The result: The law would morph into a tax increase for those who pay the individual income tax plus a permanent tax cut for corporations.
The individual tax flip
Oh, and it would also fracture one of the foundations of the Affordable Care Act’s individual marketplace by ending the tax penalty for individuals without health insurance, potentially leaving up to 13 million more Americans uninsured while increasing federal revenue by $318 billion over 10 years.
The flip in individual taxes would be striking. In 2019, the bill would cut individual income taxes (including tax reductions for pass-through businesses) and estate taxes by $157 billion. By 2027, it would raise those taxes by $75 billion, according to the congressional Joint Committee on Taxation.
Hatch’s latest version of the TCJA would attempt to soften the blow of those medium-term individual tax hikes by providing even more generous tax cuts for the first few years. He’d reduce individual income taxes even more than his original plan by tinkering with some middle-income tax rates and through an even more generous child tax credit—raising the credit from $1,000 to $2,000. His initial bill would have increased it to $1,600.
The Byrd rule problem
Hatch did all this because his version of the TCJA faced a Senate rules problem. Because Republicans wanted to pass a bill without seeking substantial support from Democrats, they needed to pass the bill under special budget rules that would allow Senate approval with only 51 votes instead of the usual 60.
But that choice triggered what’s called the Byrd Rule that bars a bill passed under budget procedures to add to the deficit after 10 years. And Hatch’s initial draft looked like it was going to violate that rule—big time. According to JCT, it would have reduced federal revenue by nearly $217 billion in its 10th year, and there was little in the bill to lower that cost in future years.
Turning off the tax cuts
So Hatch would effectively turn off all of the TCJA’s individual income tax cuts after 2025. He’d also repeal most, but not all, of the measure’s individual income tax increases. Importantly, he would retain the bill’s shift to a less generous method for indexing the tax code for inflation, called chained CPI.
He’d leave the corporate tax changes in place, effectively funded by the change in individual income tax indexing and the repeal of the ACA’s insurance mandate.
The revised plan would also reprise the yo-yo pattern of estate taxes many remember unfondly from 2010. It would roughly double the exemption amount through 2025, then return it to current levels. This is certain to generate a new round of bad jokes about knocking off Uncle Harry just before New Year’s Day, 2026.

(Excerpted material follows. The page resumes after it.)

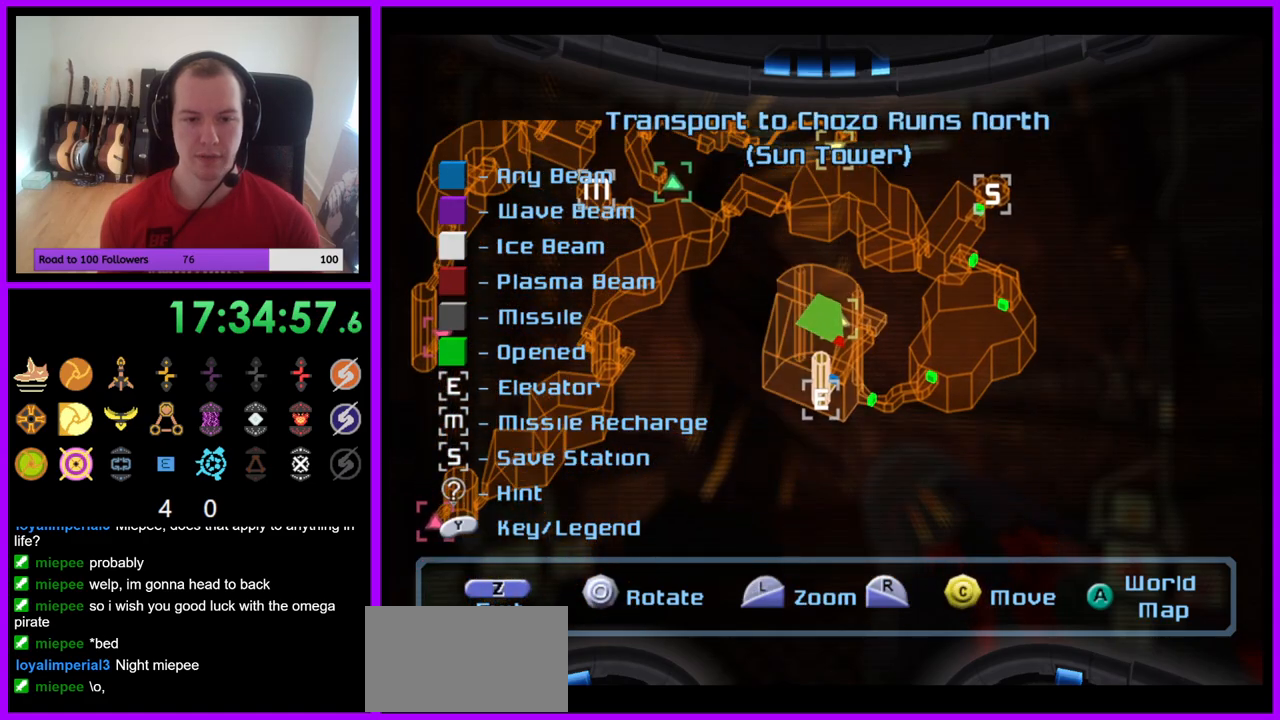
{"buttons": [], "left_stick": "center", "right_stick": "center", "events": [[33, "left_stick", "left"], [333, "left_stick", "center"]]}
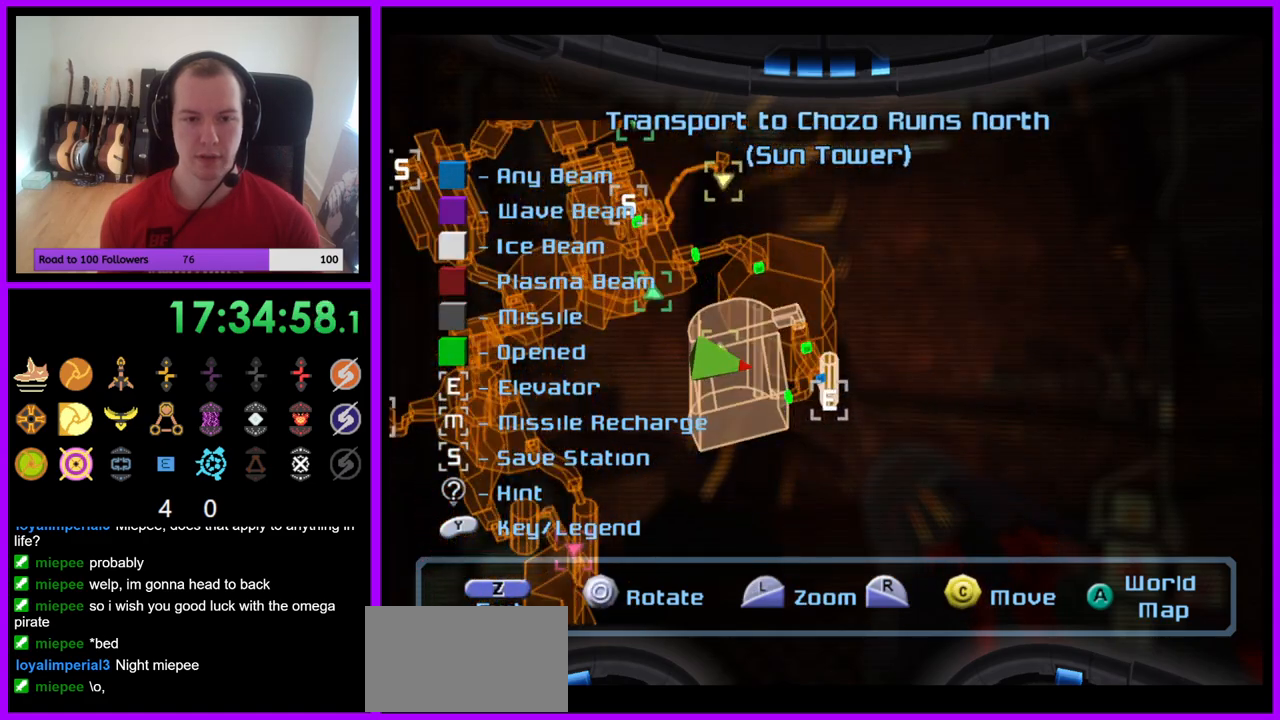
{"buttons": [], "left_stick": "center", "right_stick": "center", "events": [[83, "B", "down"], [200, "B", "up"]]}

The 2025 sunset of most individual income tax changes is not the only disappearing act in this version. More generous tax depreciation of business capital investment and special rules to allow first-year write-offs for investments by film and TV producers would expire after 2022. Another provision allowing citrus growers to take a deduction for casualty losses would expire after 2027. To further complicate matters, the bill would trigger several business tax changes contingent on total federal revenue collections through 2026.
Indefensible tax policy
This is indefensible tax policy. It would become the apotheosis of tax extenders, effectively turning the entire individual income tax code into the one giant temporary tax cut. Such a short-term tax reduction might make sense if the nation were mired in recession. But it is impossible to defend at a time of near full-employment, with the Federal Reserve already raising interest rates as the economy strengthens.

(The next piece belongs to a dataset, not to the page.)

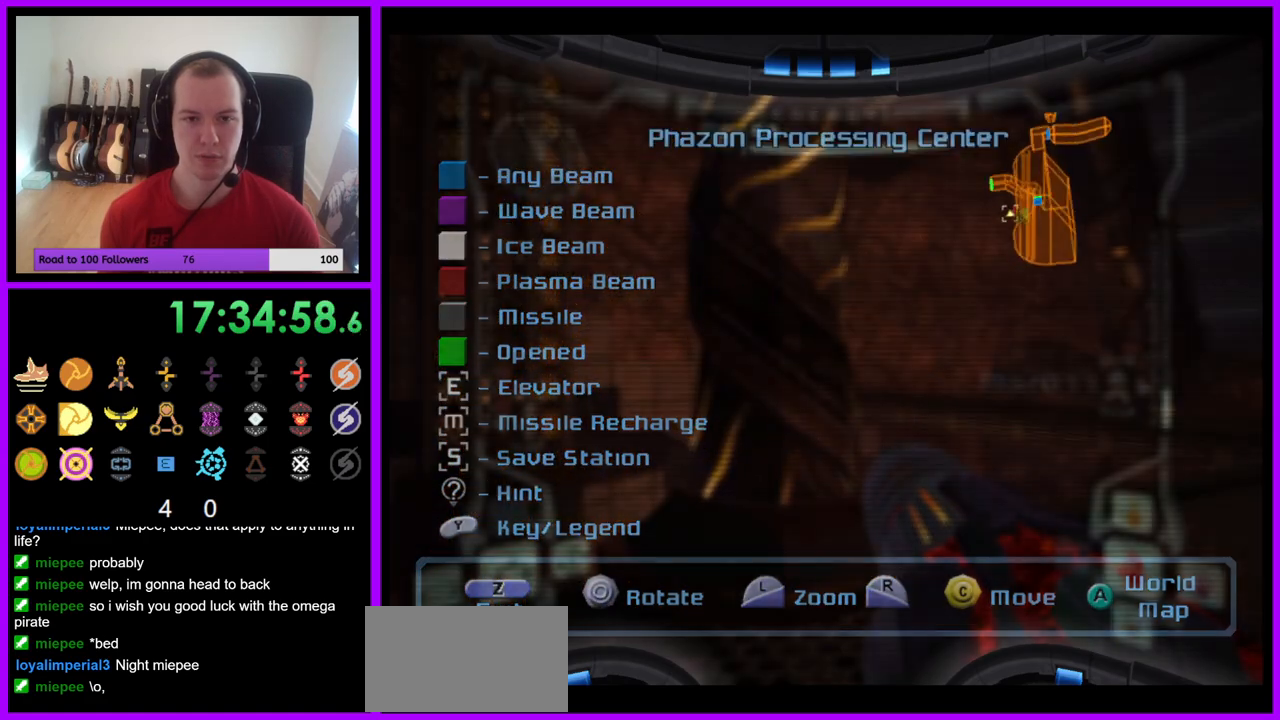
{"buttons": [], "left_stick": "center", "right_stick": "center", "events": []}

The politics of Hatch’s Byrd gambit is premised on two big ideas: First, voters will be so enthralled by their initial tax cuts that they’ll ignore the bill’s future tax increases. Second, nobody—not even Democrats--would be willing to allow the bill’s tax cuts to expire. Democrats, of course, believed no-one would kill the Affordable Care Act.
And budget scoring aside, if the bill is extended after 2025 it would add hundreds of billions of dollars a year to the deficit.
Once touted by its sponsors as the greatest tax reform in a generation, the Tax Cuts and Jobs Act is rapidly descending into the mire of political expediency.